In 1863, a dispute started over the question of dividing the Notre-Dame parish. Baile supported the community consensus against the separation and was worried that Bourget wanted to dismantle the Saint-Sulpice Seminary. In 1865, the decree of the Sacred Congregation stipulated that Bourget could create as many parishes as he wished, but that the seminary did not have to send priests and other religious officials to serve in the churches. Bourget's erection of churches without secular help caused the parish to have one parochial church council which, in his role as superior of the Sulpicians, was to be chaired by Baile. To prevent Baile's influence in the council, Bourget ordered that Benjamin-Victor Rousselot, the acting pastor, be appointed as chair instead. In 1866, Baile became the superior of the Sulpicians in Canada and argued against Bourget's reforms. In Rome the following year, he continued to argue against the separation, declaring it against civil law. After negotiations between the competing sides and three pontifical decrees, the matter was settled with the Saint-Sulpice Seminary relinquishing responsibility for several outlying parishes that Bourget established in 1867.

In 1868, Baile defended the Irish community in Montreal's opposition to separating Notre-Dame parish, as it was planned that the predominantly-Irish St. Patrick church would be merged with a French-speaking majority church. Baile stated that the merger would cause the Irish to attend churches with a majority of French-Canadian parishioners, which would cause conflicts and physical altercations between the groups.

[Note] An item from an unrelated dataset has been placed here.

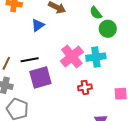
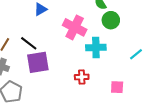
pink cross: (72, 56) -> (75, 27), moved, turned -30
black line: (30, 60) -> (29, 43), turned 42

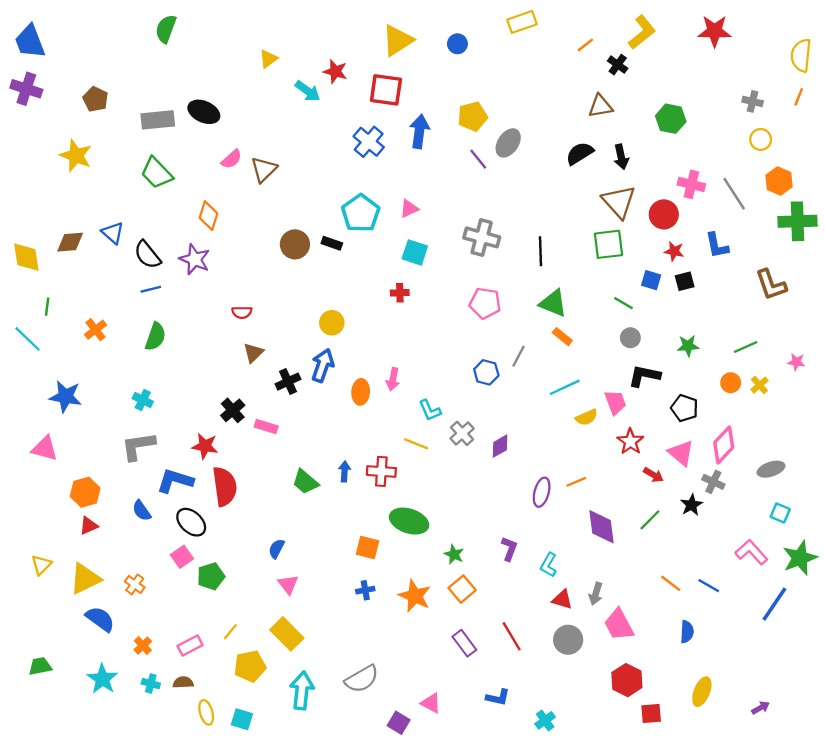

== Later life and death ==

In 1866 Baile was appointed as the spiritual guide for the Grey Nuns; when his tenure ended, he expressed disappointment in the nuns and said he treated the nuns as a father should treat his children. He also led ecclesiastical retreats and presided at the opening of the faculty of theology at Université Laval à Montréal. He also established a Trappist monastery in Oka, Quebec, despite hostility for their mission from Protestant missionaries and the Iroquois. The Canadian government was planning to send the Iroquois to Ontario and in 1875 Baile offered $20,000 to the government to expel the Iroquois from the area. When Édouard-Charles Fabre was appointed as bishop of the parish, Baile kept a distant relationship with the bishop, and was annoyed at Fabre's requests for funds. Baile retired in 1881 and died on 31 July 1888 in Montreal.